(Beginning of DATA SHOWN)
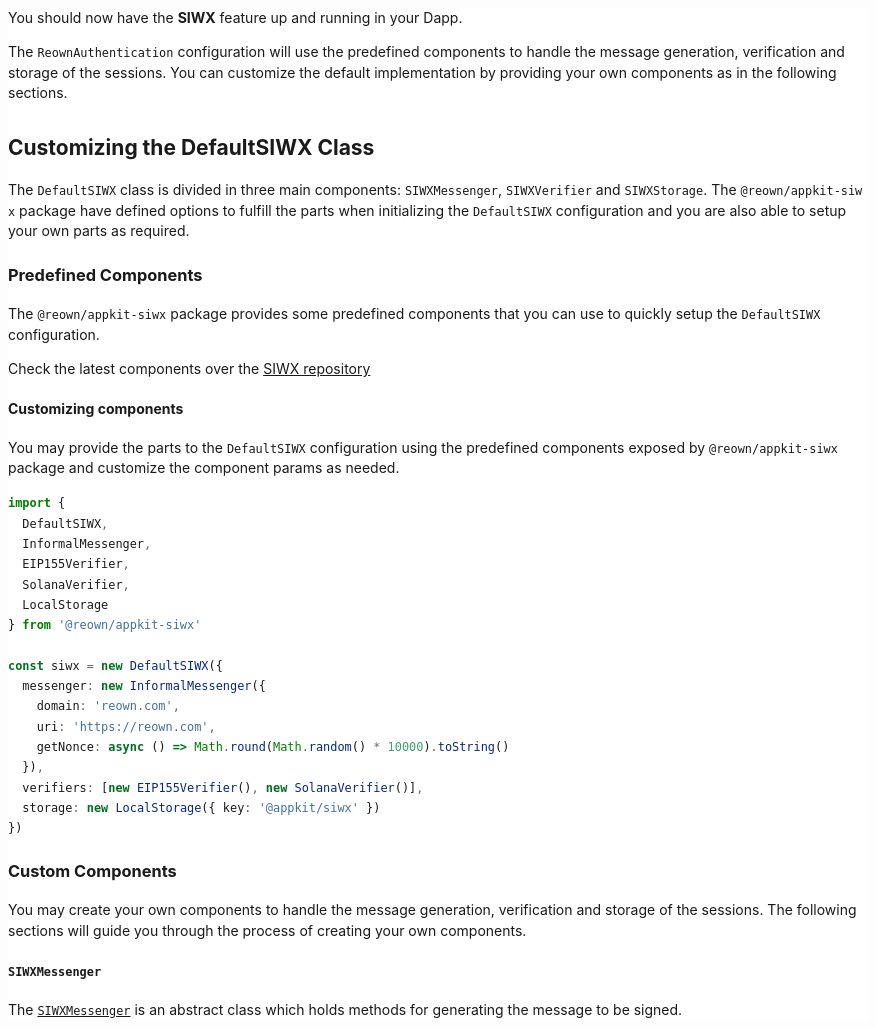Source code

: You should now have the **SIWX** feature up and running in your Dapp.

The `ReownAuthentication` configuration will use the predefined components to handle the message generation, verification and storage of the sessions. You can customize the default implementation by providing your own components as in the following sections.

## Customizing the DefaultSIWX Class

The `DefaultSIWX` class is divided in three main components: `SIWXMessenger`, `SIWXVerifier` and `SIWXStorage`. The `@reown/appkit-siwx` package have defined options to fulfill the parts when initializing the `DefaultSIWX` configuration and you are also able to setup your own parts as required.

### Predefined Components

The `@reown/appkit-siwx` package provides some predefined components that you can use to quickly setup the `DefaultSIWX` configuration.

Check the latest components over the [SIWX repository](https://github.com/reown-com/appkit/tree/main/packages/siwx)

#### Customizing components

You may provide the parts to the `DefaultSIWX` configuration using the predefined components exposed by `@reown/appkit-siwx` package and customize the component params as needed.

```ts
import {
  DefaultSIWX,
  InformalMessenger,
  EIP155Verifier,
  SolanaVerifier,
  LocalStorage
} from '@reown/appkit-siwx'

const siwx = new DefaultSIWX({
  messenger: new InformalMessenger({
    domain: 'reown.com',
    uri: 'https://reown.com',
    getNonce: async () => Math.round(Math.random() * 10000).toString()
  }),
  verifiers: [new EIP155Verifier(), new SolanaVerifier()],
  storage: new LocalStorage({ key: '@appkit/siwx' })
})
```

### Custom Components

You may create your own components to handle the message generation, verification and storage of the sessions. The following sections will guide you through the process of creating your own components.

#### `SIWXMessenger`

The [`SIWXMessenger`](https://github.com/reown-com/appkit/blob/main/packages/siwx/src/core/SIWXMessenger.ts) is an abstract class which holds methods for generating the message to be signed.
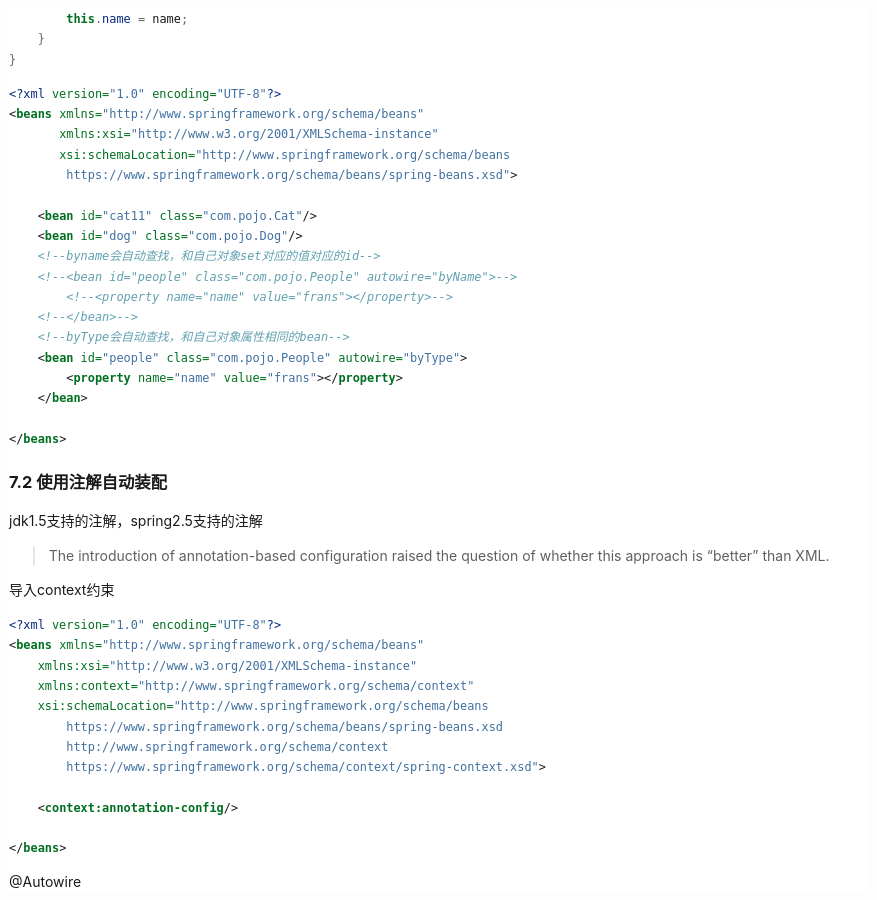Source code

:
 ```java
        this.name = name;
    }
}

```

```xml
<?xml version="1.0" encoding="UTF-8"?>
<beans xmlns="http://www.springframework.org/schema/beans"
       xmlns:xsi="http://www.w3.org/2001/XMLSchema-instance"
       xsi:schemaLocation="http://www.springframework.org/schema/beans
        https://www.springframework.org/schema/beans/spring-beans.xsd">

    <bean id="cat11" class="com.pojo.Cat"/>
    <bean id="dog" class="com.pojo.Dog"/>
    <!--byname会自动查找，和自己对象set对应的值对应的id-->
    <!--<bean id="people" class="com.pojo.People" autowire="byName">-->
        <!--<property name="name" value="frans"></property>-->
    <!--</bean>-->
    <!--byType会自动查找，和自己对象属性相同的bean-->
    <bean id="people" class="com.pojo.People" autowire="byType">
        <property name="name" value="frans"></property>
    </bean>

</beans>
```



### 7.2  **使用注解自动装配**

jdk1.5支持的注解，spring2.5支持的注解

>   The introduction of annotation-based configuration raised the question of whether this approach is “better” than XML. 

导入context约束

```xml
<?xml version="1.0" encoding="UTF-8"?>
<beans xmlns="http://www.springframework.org/schema/beans"
    xmlns:xsi="http://www.w3.org/2001/XMLSchema-instance"
    xmlns:context="http://www.springframework.org/schema/context"
    xsi:schemaLocation="http://www.springframework.org/schema/beans
        https://www.springframework.org/schema/beans/spring-beans.xsd
        http://www.springframework.org/schema/context
        https://www.springframework.org/schema/context/spring-context.xsd">

    <context:annotation-config/>

</beans>
```

@Autowire
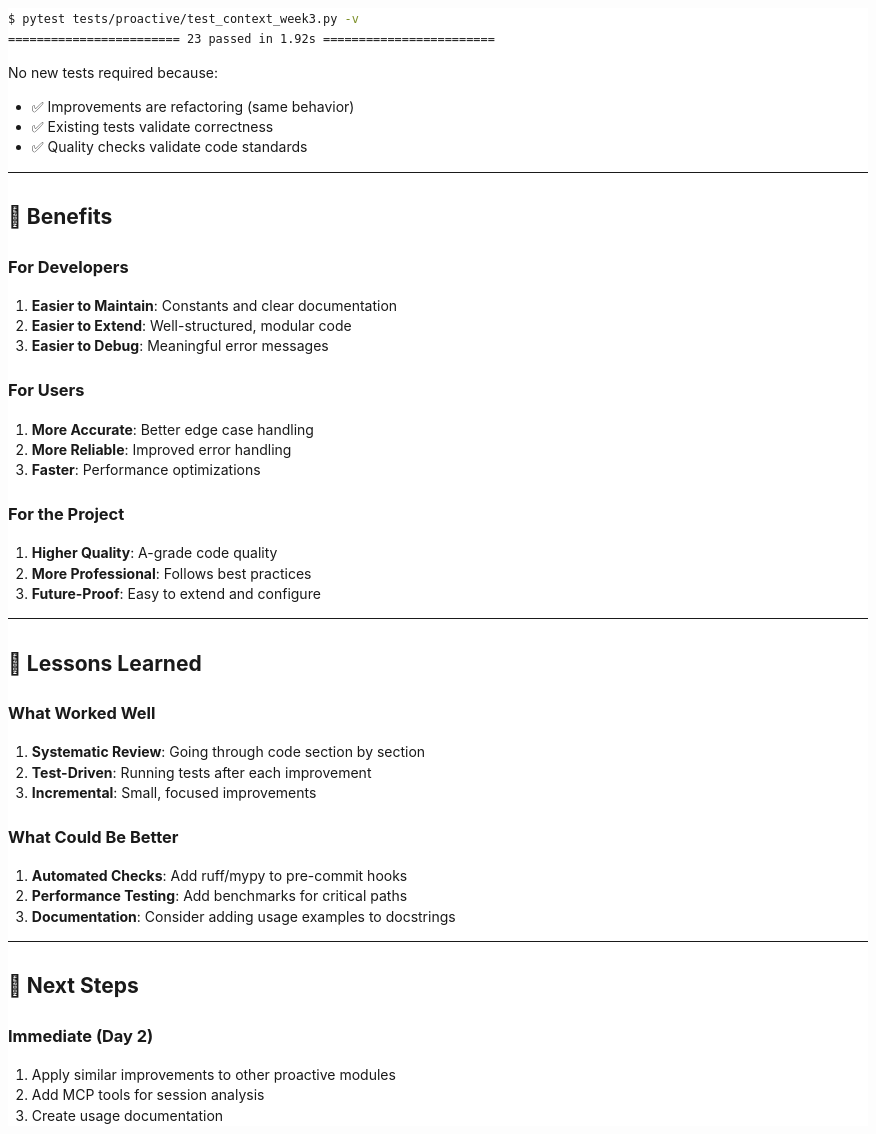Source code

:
 ```bash
$ pytest tests/proactive/test_context_week3.py -v
======================== 23 passed in 1.92s ========================
```

No new tests required because:
- ✅ Improvements are refactoring (same behavior)
- ✅ Existing tests validate correctness
- ✅ Quality checks validate code standards

---

## 🚀 Benefits

### For Developers
1. **Easier to Maintain**: Constants and clear documentation
2. **Easier to Extend**: Well-structured, modular code
3. **Easier to Debug**: Meaningful error messages

### For Users
1. **More Accurate**: Better edge case handling
2. **More Reliable**: Improved error handling
3. **Faster**: Performance optimizations

### For the Project
1. **Higher Quality**: A-grade code quality
2. **More Professional**: Follows best practices
3. **Future-Proof**: Easy to extend and configure

---

## 📝 Lessons Learned

### What Worked Well
1. **Systematic Review**: Going through code section by section
2. **Test-Driven**: Running tests after each improvement
3. **Incremental**: Small, focused improvements

### What Could Be Better
1. **Automated Checks**: Add ruff/mypy to pre-commit hooks
2. **Performance Testing**: Add benchmarks for critical paths
3. **Documentation**: Consider adding usage examples to docstrings

---

## 🎯 Next Steps

### Immediate (Day 2)
1. Apply similar improvements to other proactive modules
2. Add MCP tools for session analysis
3. Create usage documentation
(End of DATA SHOWN)
__TASK TO COMPLETE__
From the opening line of the entries above to the line that holds "## Customizing the DefaultSIWX Class", inclusive, reproduce each line exactly and omit any picture.

__ANSWER BELOW__
Source code

: You should now have the **SIWX** feature up and running in your Dapp.

The `ReownAuthentication` configuration will use the predefined components to handle the message generation, verification and storage of the sessions. You can customize the default implementation by providing your own components as in the following sections.

## Customizing the DefaultSIWX Class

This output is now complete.